L'analphabétisme féminin a toujours été de règle, orchestré par les pères et frères jaloux de leur autorité et irrités de voir qu'une femme pouvait leur être supérieure. Quant à l’étoile jaune des musulmanes, affirmons de façon claire que, lorsque la justice française accepte que le voile soit assimilé non à une oppression de la femme mais à un simple signe religieux, elle confirme par là les thèses des intégristes.
Chez nous, une femme meurt tous les trois jours de violences au sein du couple. Il est indispensable d'allier la sanction judiciaire à l'obligation de soins. Une minorité d'hommes violents, 1 sur 5, sont prêts à êtres suivis en thérapie. Leurs ressorts sont l'immaturité affective, l'égocentrisme, la mise de l'autre sous emprise, un "moi" faible et peu assuré. Que faire pour aider les victimes ? Il faut convaincre les femmes de parler plus tôt. Plus elles le font, plus elles ont de chances de sauver leur couple. Il y a des plaintes qui ont valeur de libération à la suite d'un quotidien invivable infligé par un tyran domestique.
Que dire de la violence des voyous : Aung Sun Suu Kyi, la Dame de Birmanie, et Ingrid Bettencourt, la marchandise des FARC, martyrisées au vu et au su de tous !

La parité dans la mort

Affublé d’honneur ou de passion le crime est aussi insultant pour la femme que dégradant pour l’homme. Balayons devant notre porte : l’insoutenable crime de Vilnius vaut bien celui de Téhéran quand c’est, en définitive, la femme qui est rejetée dans la mort avec la loi pour linceul. Incompréhension devant l’inversion de l’ordre des choses : l’assassin est sur le devant de la scène. La victime gît dans son cercueil.

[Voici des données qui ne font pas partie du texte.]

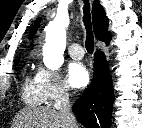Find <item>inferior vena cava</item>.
<instances>
[{"mask_svg":"<svg viewBox=\"0 0 142 128\" xmlns=\"http://www.w3.org/2000/svg\"><path fill=\"white\" fill-rule=\"evenodd\" d=\"M59 112L64 117L69 128H78L76 118L71 112V104L69 101V95L67 92L61 94L59 98Z\"/></svg>","mask_w":142,"mask_h":128,"instance_id":"inferior-vena-cava-1","label":"inferior vena cava"}]
</instances>
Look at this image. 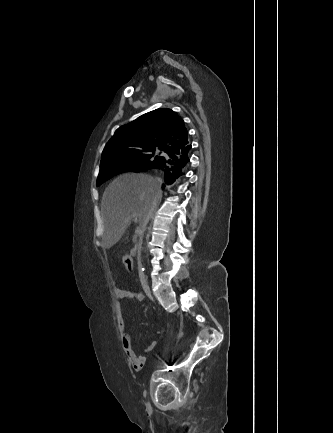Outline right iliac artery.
Wrapping results in <instances>:
<instances>
[{
  "mask_svg": "<svg viewBox=\"0 0 333 433\" xmlns=\"http://www.w3.org/2000/svg\"><path fill=\"white\" fill-rule=\"evenodd\" d=\"M146 406H147V408H150V404L149 403H147Z\"/></svg>",
  "mask_w": 333,
  "mask_h": 433,
  "instance_id": "82829eb1",
  "label": "right iliac artery"
}]
</instances>
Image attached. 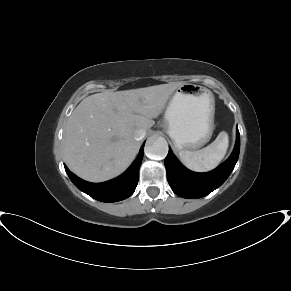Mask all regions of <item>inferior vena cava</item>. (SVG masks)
Segmentation results:
<instances>
[{
	"label": "inferior vena cava",
	"mask_w": 291,
	"mask_h": 291,
	"mask_svg": "<svg viewBox=\"0 0 291 291\" xmlns=\"http://www.w3.org/2000/svg\"><path fill=\"white\" fill-rule=\"evenodd\" d=\"M146 131L144 129H138L134 132V139L139 141L144 138Z\"/></svg>",
	"instance_id": "1"
}]
</instances>
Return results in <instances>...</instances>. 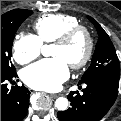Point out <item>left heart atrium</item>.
I'll use <instances>...</instances> for the list:
<instances>
[{
    "label": "left heart atrium",
    "instance_id": "obj_1",
    "mask_svg": "<svg viewBox=\"0 0 121 121\" xmlns=\"http://www.w3.org/2000/svg\"><path fill=\"white\" fill-rule=\"evenodd\" d=\"M68 76V63L62 57L41 60L22 72L28 86L44 91L57 90Z\"/></svg>",
    "mask_w": 121,
    "mask_h": 121
}]
</instances>
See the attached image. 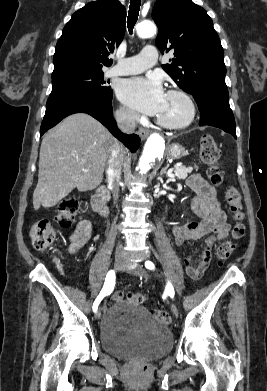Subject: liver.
Wrapping results in <instances>:
<instances>
[{
    "label": "liver",
    "mask_w": 267,
    "mask_h": 391,
    "mask_svg": "<svg viewBox=\"0 0 267 391\" xmlns=\"http://www.w3.org/2000/svg\"><path fill=\"white\" fill-rule=\"evenodd\" d=\"M116 142L100 122L85 113L70 115L49 130L40 147L34 209L56 205L74 188L85 192L98 187Z\"/></svg>",
    "instance_id": "1"
}]
</instances>
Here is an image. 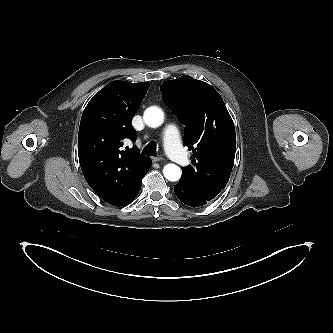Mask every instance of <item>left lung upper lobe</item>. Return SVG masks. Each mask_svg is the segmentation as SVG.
Segmentation results:
<instances>
[{"instance_id": "left-lung-upper-lobe-1", "label": "left lung upper lobe", "mask_w": 333, "mask_h": 333, "mask_svg": "<svg viewBox=\"0 0 333 333\" xmlns=\"http://www.w3.org/2000/svg\"><path fill=\"white\" fill-rule=\"evenodd\" d=\"M160 89L185 124L184 145L193 152L180 180L213 200L225 188L235 158V127L224 101L212 86L190 76L165 81Z\"/></svg>"}]
</instances>
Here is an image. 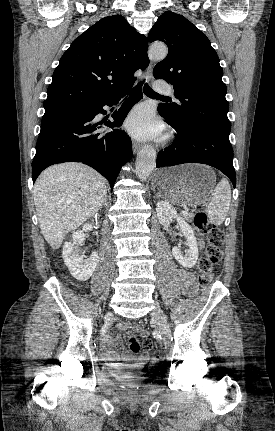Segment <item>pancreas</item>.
<instances>
[{
	"mask_svg": "<svg viewBox=\"0 0 275 431\" xmlns=\"http://www.w3.org/2000/svg\"><path fill=\"white\" fill-rule=\"evenodd\" d=\"M193 217H194V214L184 215L185 220L188 221V222H191L192 219H193Z\"/></svg>",
	"mask_w": 275,
	"mask_h": 431,
	"instance_id": "obj_1",
	"label": "pancreas"
}]
</instances>
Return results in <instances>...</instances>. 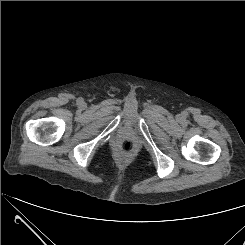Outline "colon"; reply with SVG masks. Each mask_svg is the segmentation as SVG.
<instances>
[{
	"mask_svg": "<svg viewBox=\"0 0 245 245\" xmlns=\"http://www.w3.org/2000/svg\"><path fill=\"white\" fill-rule=\"evenodd\" d=\"M119 151L123 155H131L134 151L132 142H130L129 140H123L119 145Z\"/></svg>",
	"mask_w": 245,
	"mask_h": 245,
	"instance_id": "1",
	"label": "colon"
}]
</instances>
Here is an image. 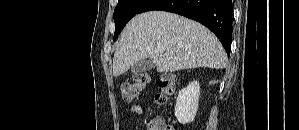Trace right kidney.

Sous le poids déshonorant de leur voilure, les spectres bleutés frôlent toujours leur terre sans murmure : les Afghanes restent d'une discrétion fantomatique. Les talibans ne sont pas partis : ils sont dissous dans la population. Craintives, les femmes n'ont pas remisé leurs tchadris. La peur flotte dans l'air. Redoutant les bastonnades, les vitriolages dont la vogue indienne a filtré dans leur pays, les Afghanes voilent leur regard noir diamant. Leur seule revanche réside dans la fragilité des Bouddhas de Bâmiyân. Les talibans ont pu détruire ce symbole de la civilisation. Ils n'ont pu voler la beauté des Afghanes alors qu'elle provoquait leur esprit attardé.